The best memoir I’ve read!! First half is mostly about her queer upbringing, full of relatable moments and comments that made me feel connected to my fellow lesbian. I love her writing style, it feels like listening to a good friend over drinks when the conversation start to get more and more interesting. Even if you’re not a lesbian, the pointed comments about being a woman had me underlining and annotating “wow!” “So true!” all over this book. The first half brings a enriched context to her future life as a homosexual dominatrix, and has given me a greater brevity about lesbians, sex workers, and the functions of a woman. Seriously addicting read, I finished it quickly. I highly recommend this memoir!!

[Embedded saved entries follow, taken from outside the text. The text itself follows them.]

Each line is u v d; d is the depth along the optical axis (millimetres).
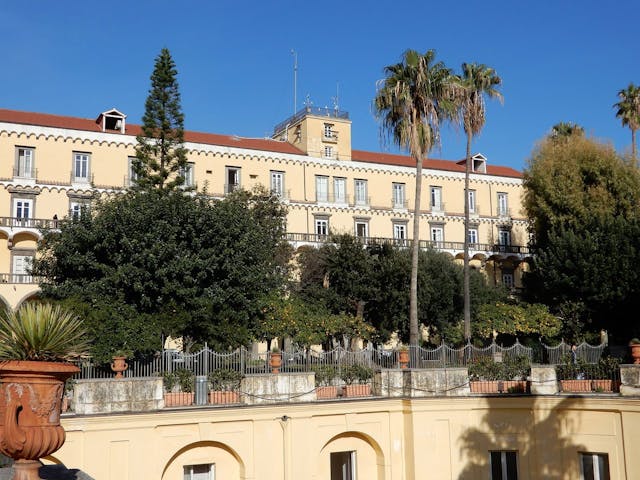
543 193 51344
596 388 23406
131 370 22016
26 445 7234
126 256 27578
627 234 41344
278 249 46000
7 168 51000
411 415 24250
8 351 7688
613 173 48688
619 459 22219
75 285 27484
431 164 71438
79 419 19266
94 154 53750
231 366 22938
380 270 45438
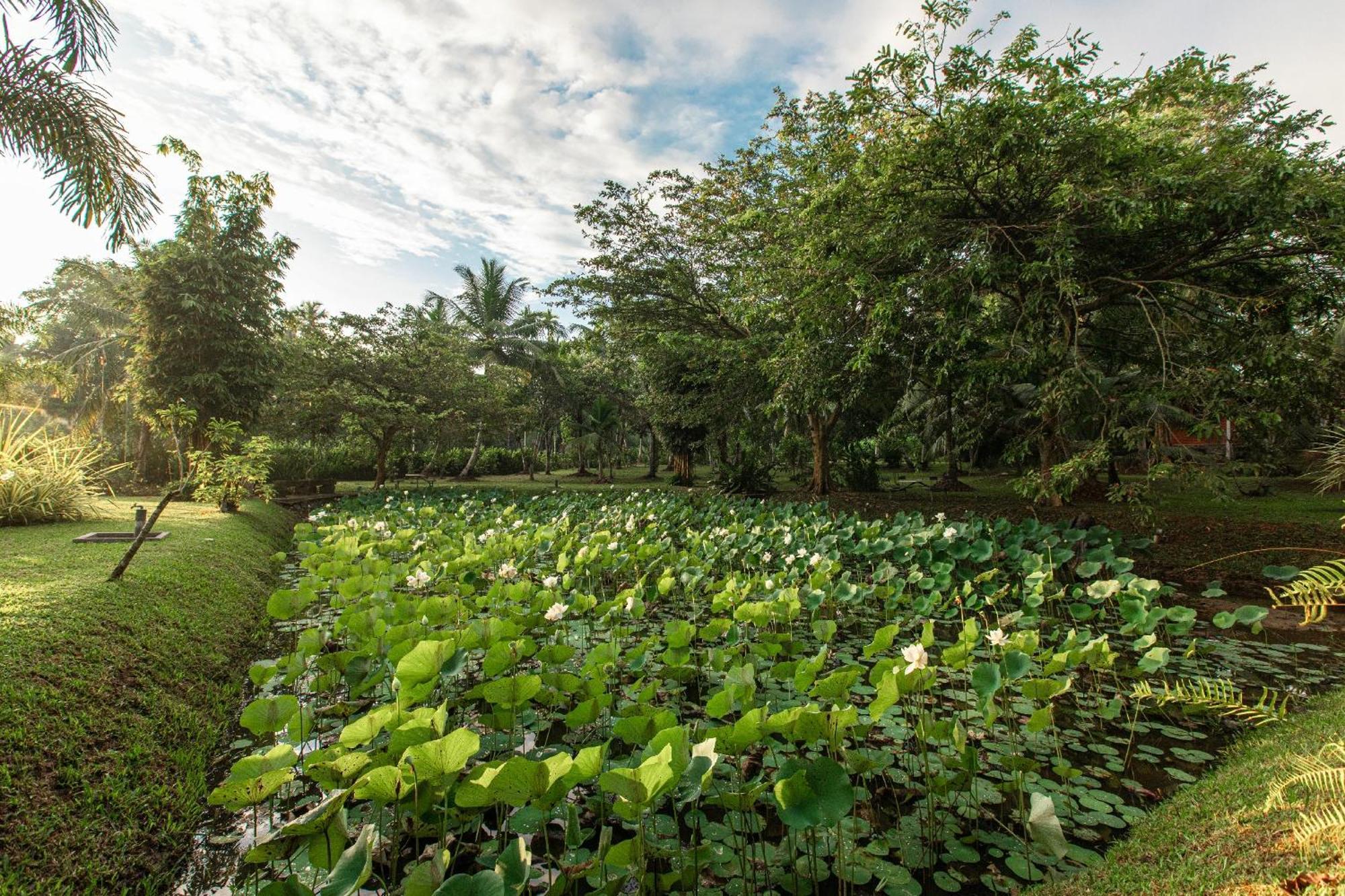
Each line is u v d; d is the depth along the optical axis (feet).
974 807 9.53
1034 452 40.75
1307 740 9.06
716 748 8.18
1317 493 35.47
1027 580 17.22
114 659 11.50
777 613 15.35
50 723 9.05
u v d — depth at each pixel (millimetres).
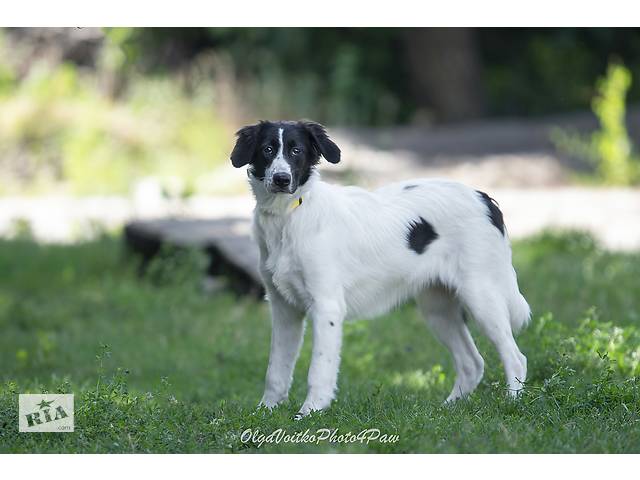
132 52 32906
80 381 10555
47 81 31719
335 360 8305
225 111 31438
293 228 8352
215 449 7270
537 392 8242
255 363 11086
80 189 26938
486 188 25781
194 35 34219
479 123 34125
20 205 25359
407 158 28016
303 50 34688
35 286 16156
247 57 34156
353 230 8500
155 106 30906
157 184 24844
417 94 35875
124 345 12273
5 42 33656
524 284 13633
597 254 16297
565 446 7105
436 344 11367
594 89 36531
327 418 7816
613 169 25703
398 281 8734
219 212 20672
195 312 13945
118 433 7535
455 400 8602
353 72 33938
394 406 8336
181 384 10625
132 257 17422
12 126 28969
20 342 12531
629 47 37062
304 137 8453
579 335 9750
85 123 29000
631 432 7391
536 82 37250
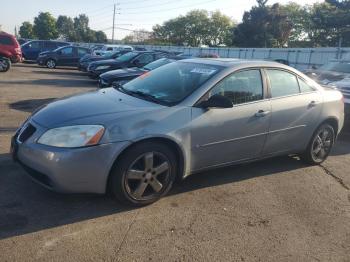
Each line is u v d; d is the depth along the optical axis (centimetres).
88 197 433
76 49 2402
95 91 519
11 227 366
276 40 6206
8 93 1145
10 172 486
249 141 495
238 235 383
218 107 436
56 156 378
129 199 411
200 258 341
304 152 588
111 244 350
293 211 445
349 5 4709
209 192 476
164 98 456
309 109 559
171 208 427
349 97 854
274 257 353
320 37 5262
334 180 551
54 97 1123
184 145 433
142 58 1592
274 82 524
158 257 337
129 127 399
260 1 6144
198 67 507
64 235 359
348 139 815
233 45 6494
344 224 424
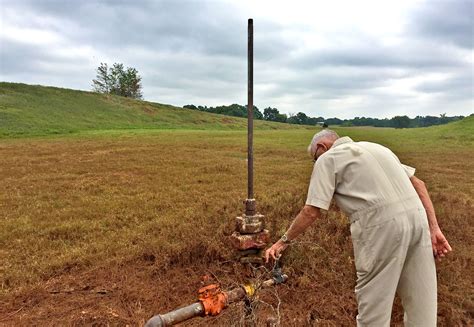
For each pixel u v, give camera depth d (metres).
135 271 4.32
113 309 3.56
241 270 4.10
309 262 4.27
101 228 5.88
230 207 6.67
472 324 3.38
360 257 2.41
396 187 2.36
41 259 4.68
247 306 2.76
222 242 4.76
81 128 32.56
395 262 2.31
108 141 19.39
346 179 2.42
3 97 38.47
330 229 5.21
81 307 3.61
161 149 16.03
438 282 3.94
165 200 7.50
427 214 2.56
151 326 2.30
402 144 19.05
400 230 2.28
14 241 5.32
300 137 22.95
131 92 74.56
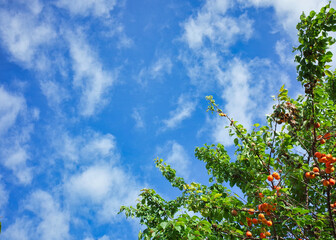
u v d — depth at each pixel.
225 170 7.07
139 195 6.93
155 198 6.87
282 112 5.61
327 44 5.14
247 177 6.52
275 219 5.43
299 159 5.66
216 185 7.11
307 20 5.28
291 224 5.75
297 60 5.43
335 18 5.03
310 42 5.23
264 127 6.11
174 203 6.54
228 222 5.67
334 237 4.97
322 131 5.92
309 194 6.27
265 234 5.05
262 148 6.25
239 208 5.21
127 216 7.33
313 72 5.28
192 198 5.71
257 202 5.21
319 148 6.13
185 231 4.62
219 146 7.66
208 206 5.30
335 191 5.67
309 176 4.96
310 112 5.58
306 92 5.52
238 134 6.46
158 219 6.50
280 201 5.04
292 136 5.62
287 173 5.37
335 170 4.88
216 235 5.28
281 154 5.83
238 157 6.46
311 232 5.42
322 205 6.09
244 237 5.22
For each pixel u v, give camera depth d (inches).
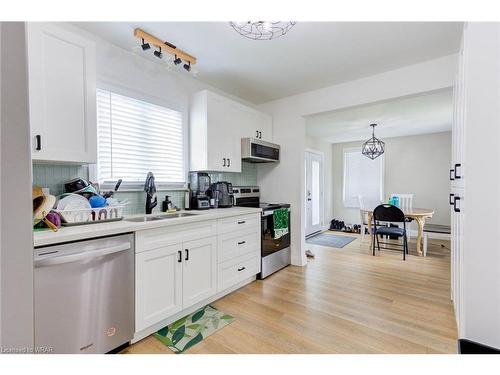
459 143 70.9
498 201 50.4
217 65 101.3
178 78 107.3
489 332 51.2
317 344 67.2
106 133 84.4
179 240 77.1
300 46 87.0
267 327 75.6
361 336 70.9
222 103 112.7
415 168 221.1
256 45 86.8
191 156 110.7
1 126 15.6
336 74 109.9
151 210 91.0
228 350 64.7
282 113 141.8
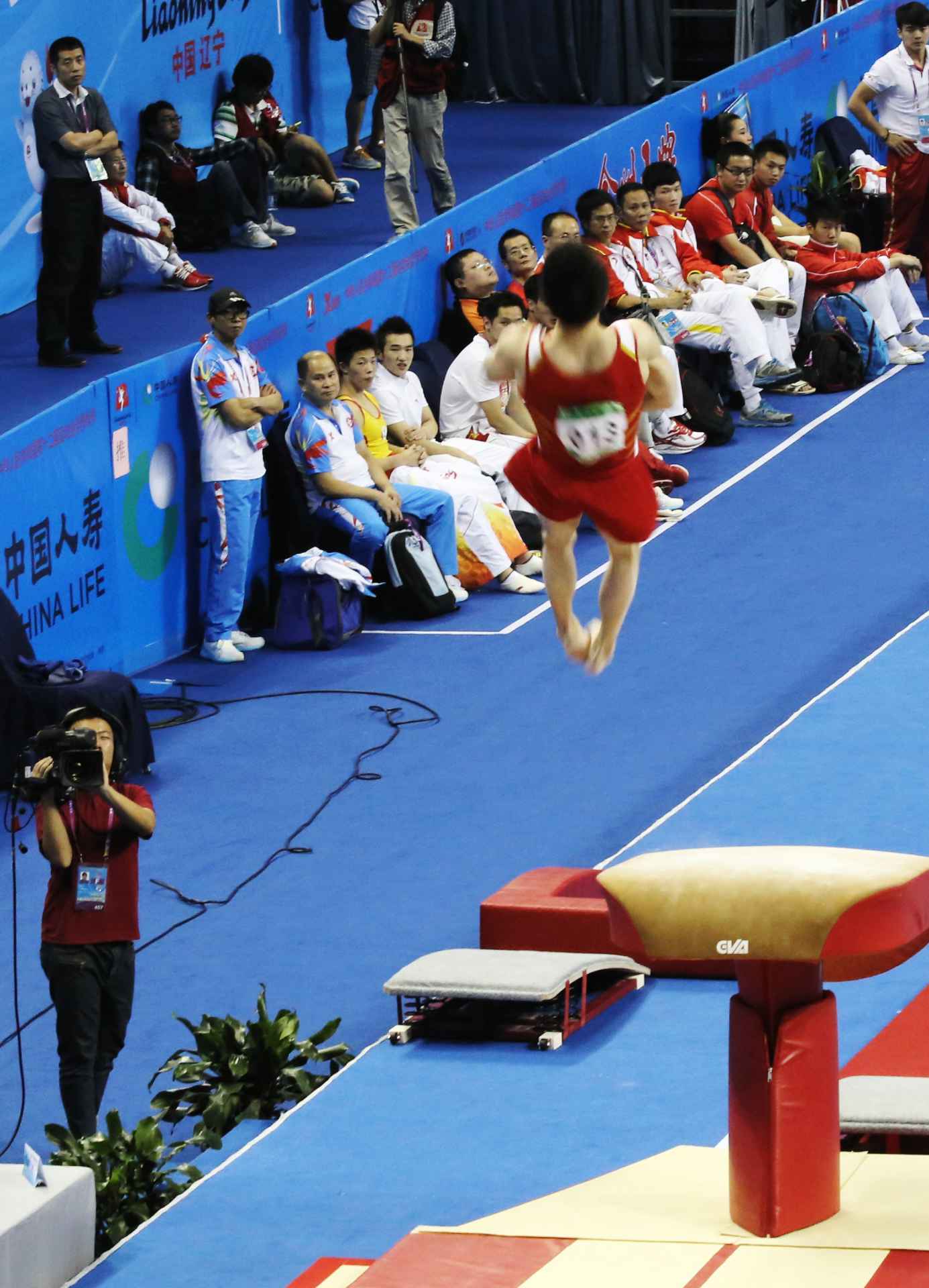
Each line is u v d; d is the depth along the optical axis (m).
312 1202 12.72
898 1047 13.78
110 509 24.12
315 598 25.59
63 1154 13.93
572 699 23.47
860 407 33.81
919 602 25.75
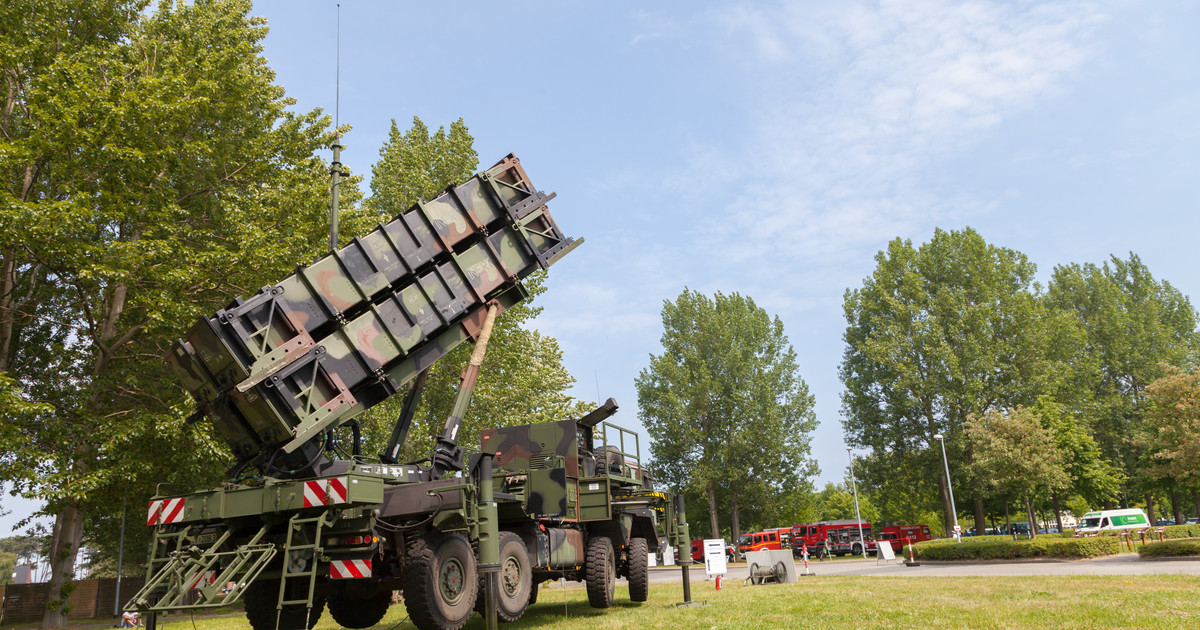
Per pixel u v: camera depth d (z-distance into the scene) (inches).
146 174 671.8
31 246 621.9
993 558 1072.2
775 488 2054.6
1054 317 1881.2
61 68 633.6
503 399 1108.5
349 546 285.7
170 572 282.8
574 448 453.1
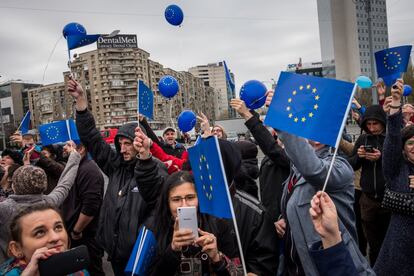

I enjoyed the recounts of memories in this book. Her own journey through internalised homophobia and finding her feet in the industry. She speaks a lot on shame, her own but also shame in a form of judgement towards sw’rs who aren’t in her direct field. I would like to say that she came across as supportive of sex work as a whole, but I don’t necessarily believe that to be true.. The undercurrents of this book still holding tension towards the others in the industry. When raised in a society surrounded by people telling you what’s wrong and what’s right, how much do we actually let go of and how much do we still subconsciously believe to be true?
This book was a combination memoir of growing up queer in a small town and experiences in sex work. I’ve read many coming-of-age memoirs about the queer experience and this one is particularly good.
I think it was smart to combine both ideas into 1 book - the author did a good job interweaving the ideas, and at 250 pages both topics kept the story interesting / neither part dragged.
I’ve seen plenty of documentaries on all types of sex work and what pushes you to join and what makes you leave. I hadn’t thought about learning about it in book form until my library loan came through. This is a fantastic read about queerness and how it relates to sex work. I highly recommend to further push your feminism.
A fascinating account from a woman who finds herself taking up sex work as a dominatrix, interestingly with mostly male clients (she’s queer). Chris is a great writer, and this both taught me something about a world that I only understood at the surface, but also had some really great insight into power dynamics, imbalance between the sexes, and the bizarre internalized hierarchy sex workers measure themselves against.
I also found the first half of the book centered on her early exploration of sexuality really moving.